2013-04-11

Practice Can Help Reach Perfection

I was thinking about practice for some reason earlier. 

Here's the thing. Practice matters.

It matters more than you or people like Allen Iverson (see famous practice rant here) can or could ever imagine. Maybe it explains in part Iverson was never part of a championship team or really matured as a pro athlete.

ALL champions play hard during games. And every single champion has one common defining feature and characteristic they ALL share. The took practice seriously.

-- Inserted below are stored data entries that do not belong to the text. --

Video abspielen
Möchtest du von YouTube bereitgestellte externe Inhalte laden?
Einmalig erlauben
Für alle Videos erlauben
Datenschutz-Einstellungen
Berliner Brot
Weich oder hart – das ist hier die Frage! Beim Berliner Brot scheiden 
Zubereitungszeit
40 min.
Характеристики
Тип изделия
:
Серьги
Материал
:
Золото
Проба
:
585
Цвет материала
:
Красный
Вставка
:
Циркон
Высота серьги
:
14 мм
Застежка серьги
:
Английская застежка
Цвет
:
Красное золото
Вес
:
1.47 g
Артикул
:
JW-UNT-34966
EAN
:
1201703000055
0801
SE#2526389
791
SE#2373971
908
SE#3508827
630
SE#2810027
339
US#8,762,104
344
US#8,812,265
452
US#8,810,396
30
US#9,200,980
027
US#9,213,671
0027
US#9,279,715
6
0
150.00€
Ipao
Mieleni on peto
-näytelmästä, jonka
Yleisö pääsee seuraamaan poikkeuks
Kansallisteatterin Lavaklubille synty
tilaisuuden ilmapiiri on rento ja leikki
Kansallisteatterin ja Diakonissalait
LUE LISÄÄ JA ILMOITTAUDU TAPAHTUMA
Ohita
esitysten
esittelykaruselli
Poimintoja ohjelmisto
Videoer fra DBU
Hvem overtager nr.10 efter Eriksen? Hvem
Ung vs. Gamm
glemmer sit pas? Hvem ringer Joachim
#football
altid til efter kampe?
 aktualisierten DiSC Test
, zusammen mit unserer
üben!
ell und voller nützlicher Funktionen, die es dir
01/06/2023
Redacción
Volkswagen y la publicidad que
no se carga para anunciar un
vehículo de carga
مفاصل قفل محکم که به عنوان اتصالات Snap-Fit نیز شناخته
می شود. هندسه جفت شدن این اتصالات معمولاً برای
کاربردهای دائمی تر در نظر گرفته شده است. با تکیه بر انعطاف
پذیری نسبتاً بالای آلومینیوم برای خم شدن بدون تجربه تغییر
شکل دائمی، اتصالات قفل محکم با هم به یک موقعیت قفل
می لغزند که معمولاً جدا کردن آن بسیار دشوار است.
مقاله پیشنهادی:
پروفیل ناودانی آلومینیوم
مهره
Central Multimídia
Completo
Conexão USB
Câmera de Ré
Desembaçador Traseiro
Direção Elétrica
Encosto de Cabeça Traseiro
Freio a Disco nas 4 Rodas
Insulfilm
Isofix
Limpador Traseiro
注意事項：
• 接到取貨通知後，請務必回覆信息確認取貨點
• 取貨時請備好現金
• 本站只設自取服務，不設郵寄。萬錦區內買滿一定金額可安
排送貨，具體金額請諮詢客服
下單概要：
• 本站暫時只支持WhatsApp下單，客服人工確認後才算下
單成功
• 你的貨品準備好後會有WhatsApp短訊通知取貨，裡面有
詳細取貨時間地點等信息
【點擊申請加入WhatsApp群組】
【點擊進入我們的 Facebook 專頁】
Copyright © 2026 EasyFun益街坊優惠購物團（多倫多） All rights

Mike Bossy went to my high school long before I attended but it was well known he spent hours upon hours shooting the puck at the rink before, after and probably during school hours. Bossy of course is now regarded to be the "purist" goal scorer in NHL history. Not a bad tag considering the likes of Maurice Richard, Gordie Howe, Bobby and Brett Hull, Mario Lemieux and of course Wayne Gretzky. 99 was all about practice. He was the greatest player ever and was the first one on the ice, last one off.

There are cases like this in all major sports. In Iverson's own sport Kobe Bryant treats practice as if it's a game. How many titles does Bryant? 

Iverson was an awesome player. So good that he made one of USA's legendary Dream Teams at the Olympics.

But he wasn't into practice. Too bad.

It's not just in sports. Musicians and writers, for example, spend hours upon hours practicing.

Practice is a way to avoid mistakes through repetition. It's tedious but true geniuses take it seriously.